Posted August 18, 2018 09:00:52When a group of scientists at Johns Hopkins University first began investigating how they could use an electronic drum pads to scan electron microscopes, they decided they’d found a unique and promising solution: a high-powered microscope that could be easily inserted into the back of a drum kit.

They call it the Scanning Electron Detector, or SED.

When a drum player sits down on a drum pad that’s been carefully positioned to fit the dimensions of the drum, the drum pads can be pressed into the pads and rotated to reveal a series of small holes that allow the detector to be inserted.

The drum pad is then placed into a scanner, which can then be programmed to scan a set of images from the electron microscope of the sample, allowing the researchers to see how the sample was assembled and what’s happening to the molecules in it.

The Scanning Electrochemical Emission and Receptivity (SEA-ER-03) microscope has a resolution of 10 microns, making it one of the smallest electron microscopy instruments in the world.

The SED uses a laser to illuminate the sample using a large laser diode.

The sample is scanned and the laser is used to probe the sample.

In the future, the researchers envision the SED being used in the study of proteins, enzymes and other biological molecules in a variety of areas, from the detection of disease to the study and identification of the genes that regulate protein expression.

Dr. Andrew K. Schulz of the Johns Hopkins Applied Physics Laboratory (APL) said in a statement that the new method was “an important step toward building a more efficient and more accurate tool for detecting small biomolecules, including those that are involved in cancer and infectious diseases.”

Schulz added that the SAE “has the potential to enable a broad range of applications from the characterization of proteins to the discovery of new molecules and pathways.”

In the past, drum kits have been used to scan the surfaces of a variety a biomedical materials, including rubber, paper, plastics, metals, glass, and ceramic.

The Johns Hopkins SAE will be used to explore the structure and function of proteins in a range of compounds.

Researchers will use the SASE to look for proteins that are made of polysaccharides, such as sugars and fatty acids, and then look for the proteins in their protein scaffold, a structure made of a large network of connective tissue cells.

The SASE has a 1,000-nm wide scanning field, which makes it an ideal instrument for scanning proteins.

It is the same scanning field used to photograph a cell, so the instrument can pick up the molecular structure of the protein and see what’s inside.
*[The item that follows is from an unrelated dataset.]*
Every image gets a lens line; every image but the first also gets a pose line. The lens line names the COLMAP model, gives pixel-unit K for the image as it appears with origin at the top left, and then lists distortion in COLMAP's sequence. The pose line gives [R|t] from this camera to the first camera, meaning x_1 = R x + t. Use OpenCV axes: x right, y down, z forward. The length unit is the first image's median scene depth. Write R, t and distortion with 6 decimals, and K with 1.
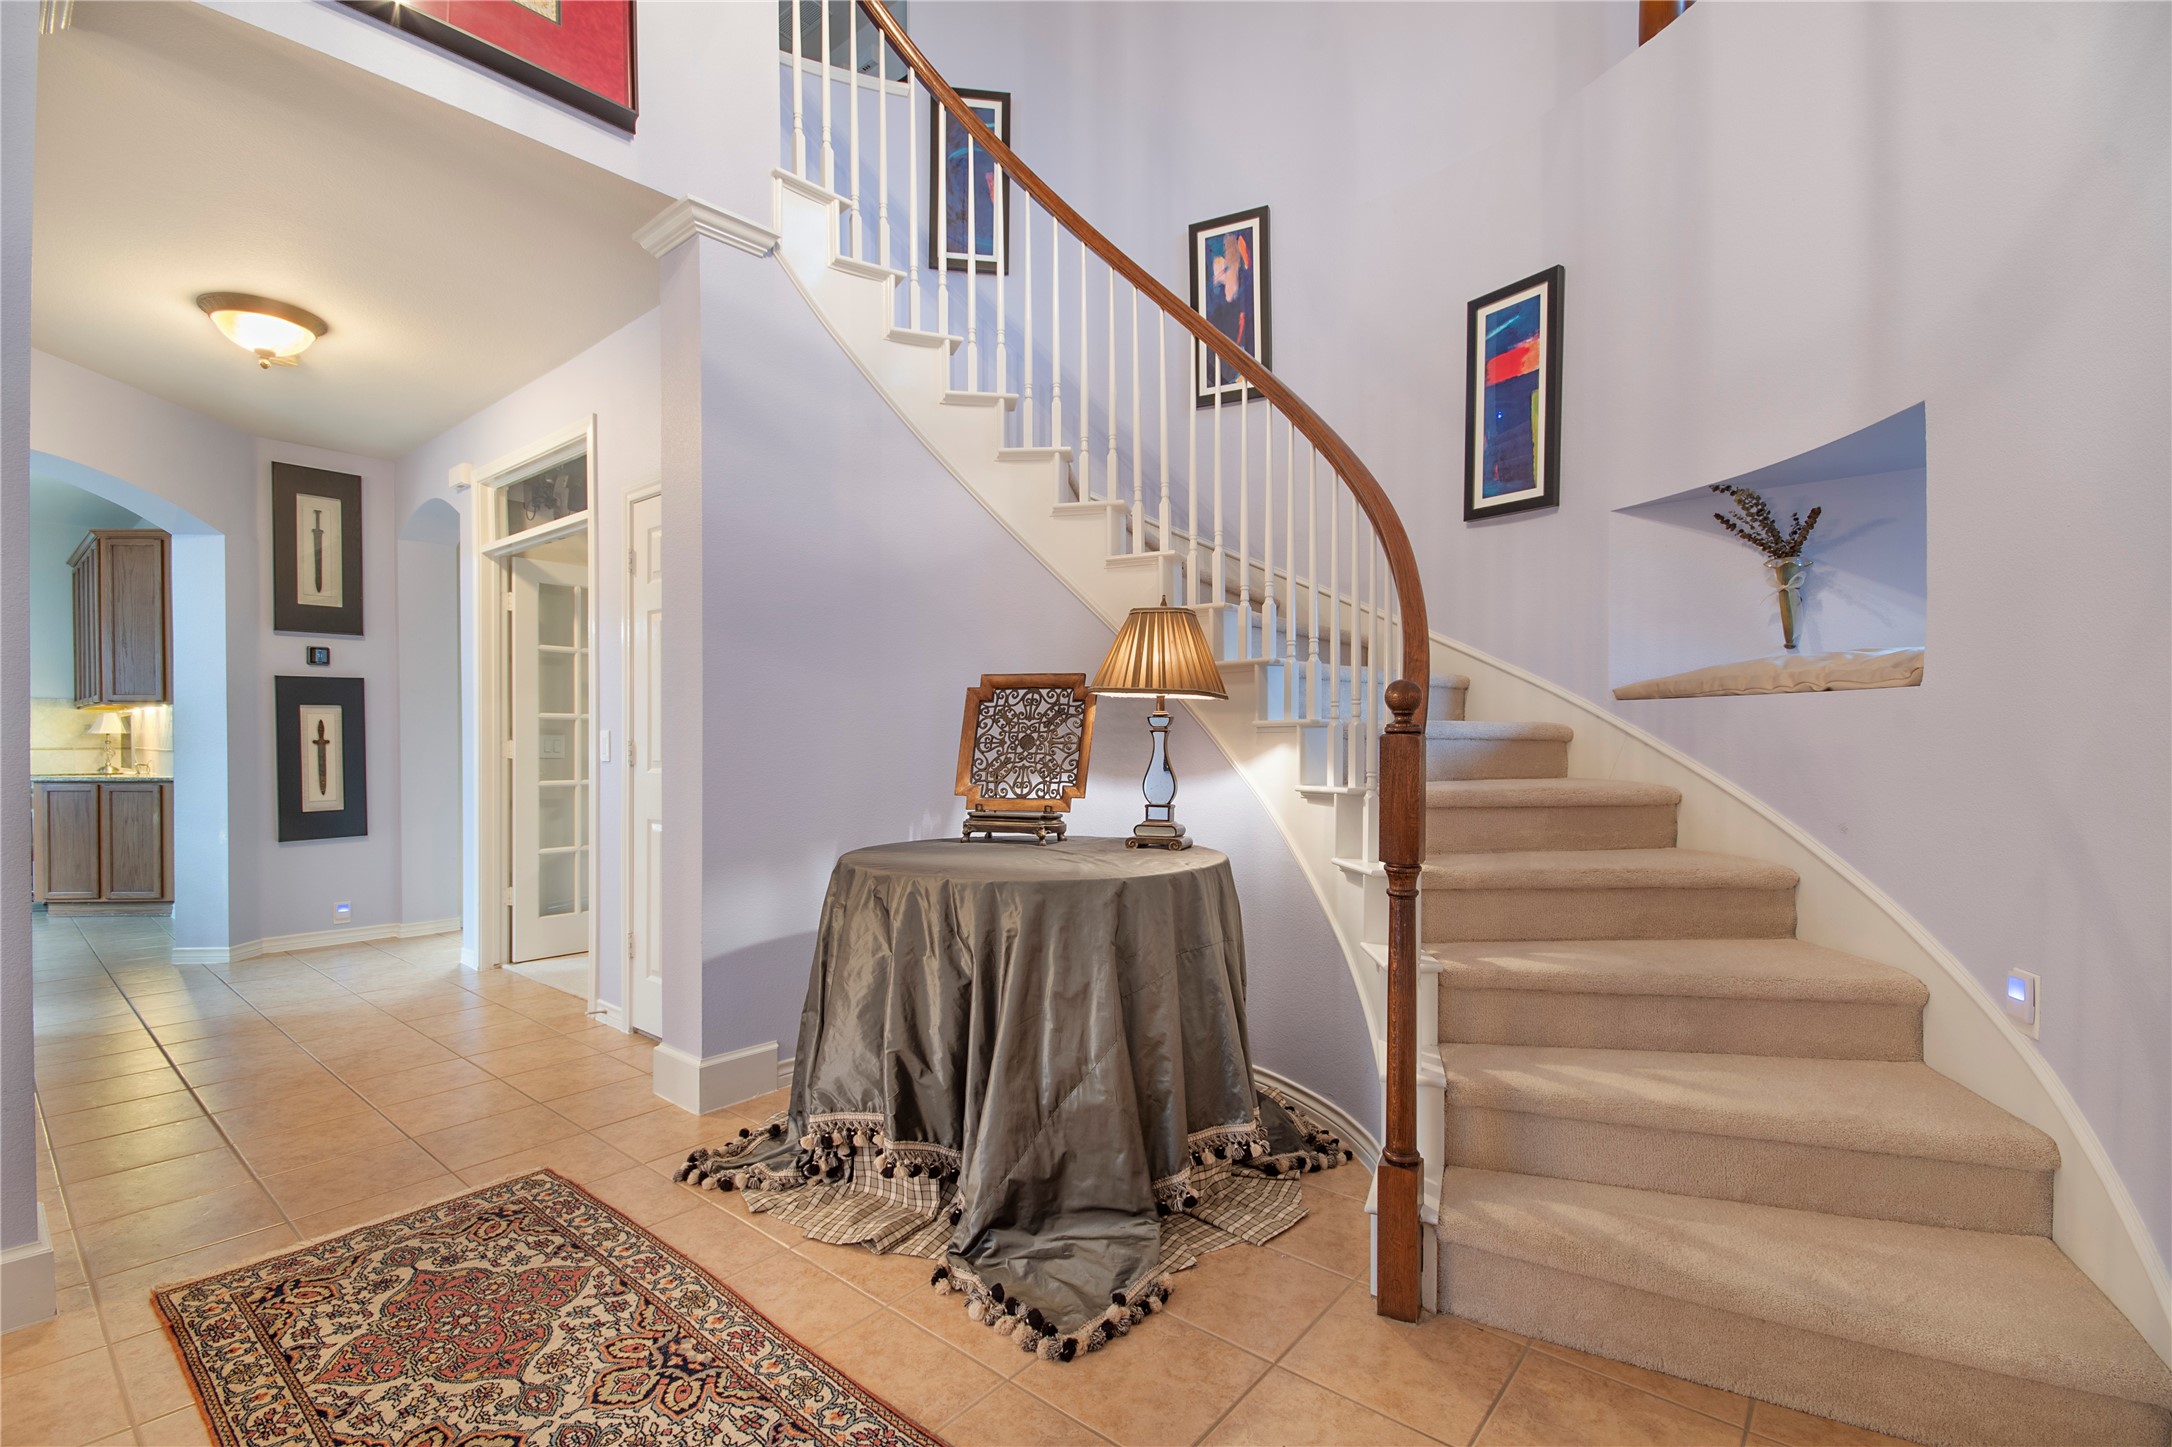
lens RADIAL K [[962.6, 0, 1081.4], [0, 962.6, 741.7], [0, 0, 1]] dist [0.002182, -0.005402]
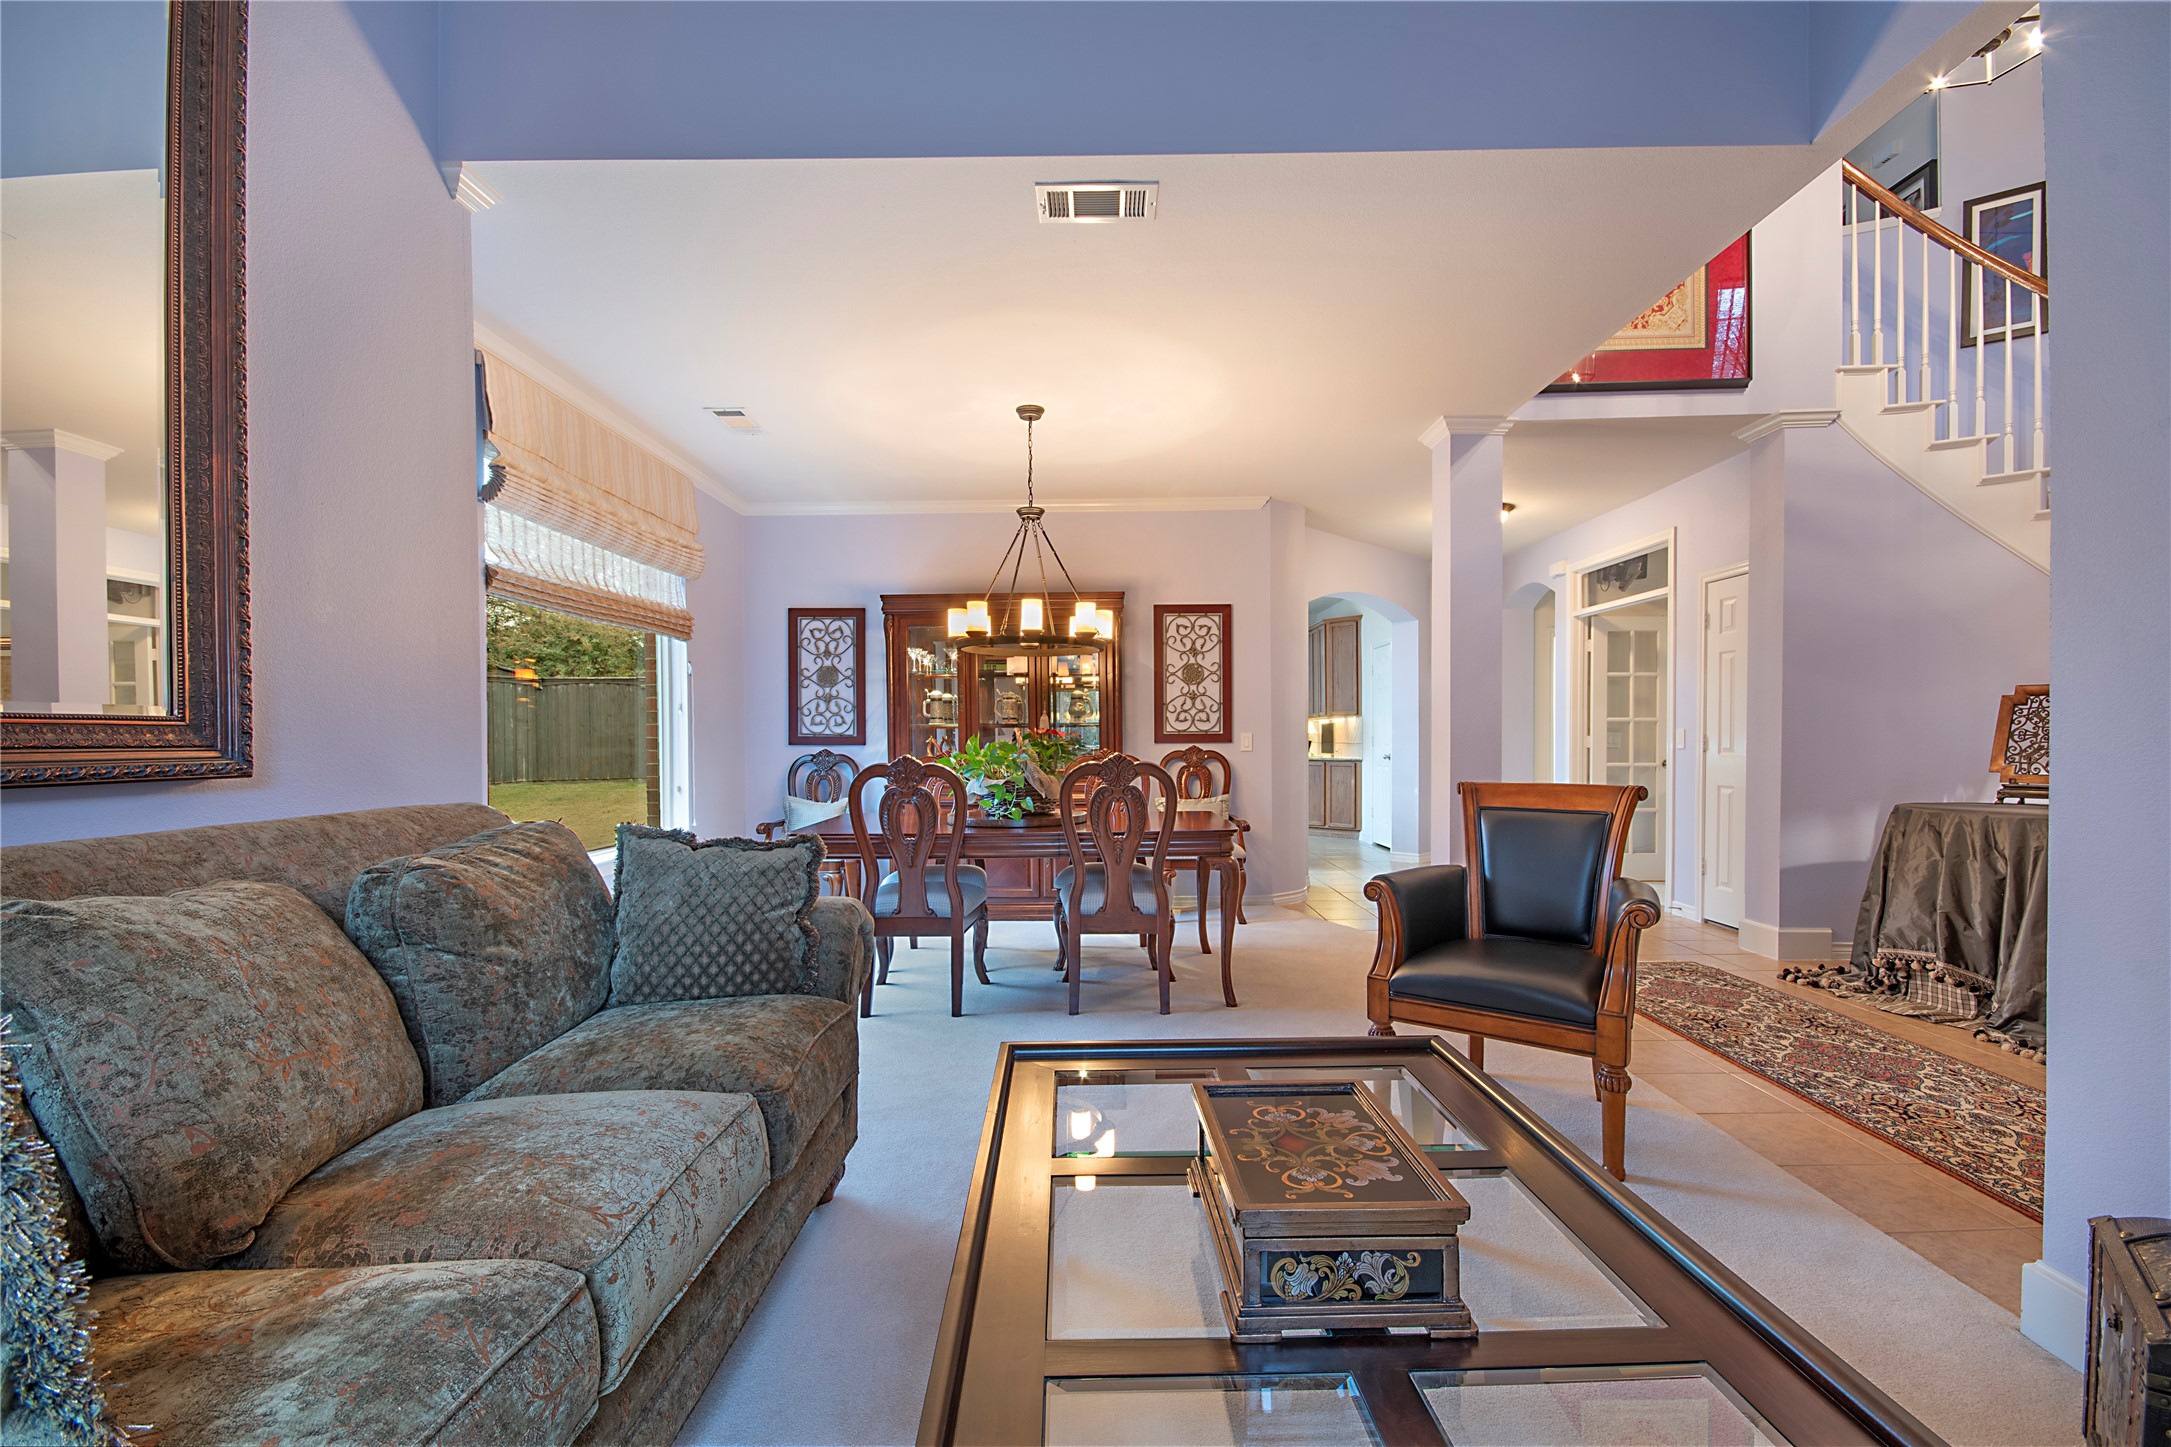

In addition, it can also see what proteins are present in other tissues, including in the blood and tissues that are not normally exposed to light.

Researchers will be able to study proteins that have different structural functions and function in different organisms, and in the future they will be interested in investigating proteins that perform different functions in different types of organisms.

The study will also help scientists to learn about the structure of proteins and proteins that play different roles in different tissues.

The Johns Hopkins team hopes that the instrument will help them determine which proteins have more common functions and which proteins are more specialized.

The instrument has already shown that it can work in a wide variety of organisms and tissues.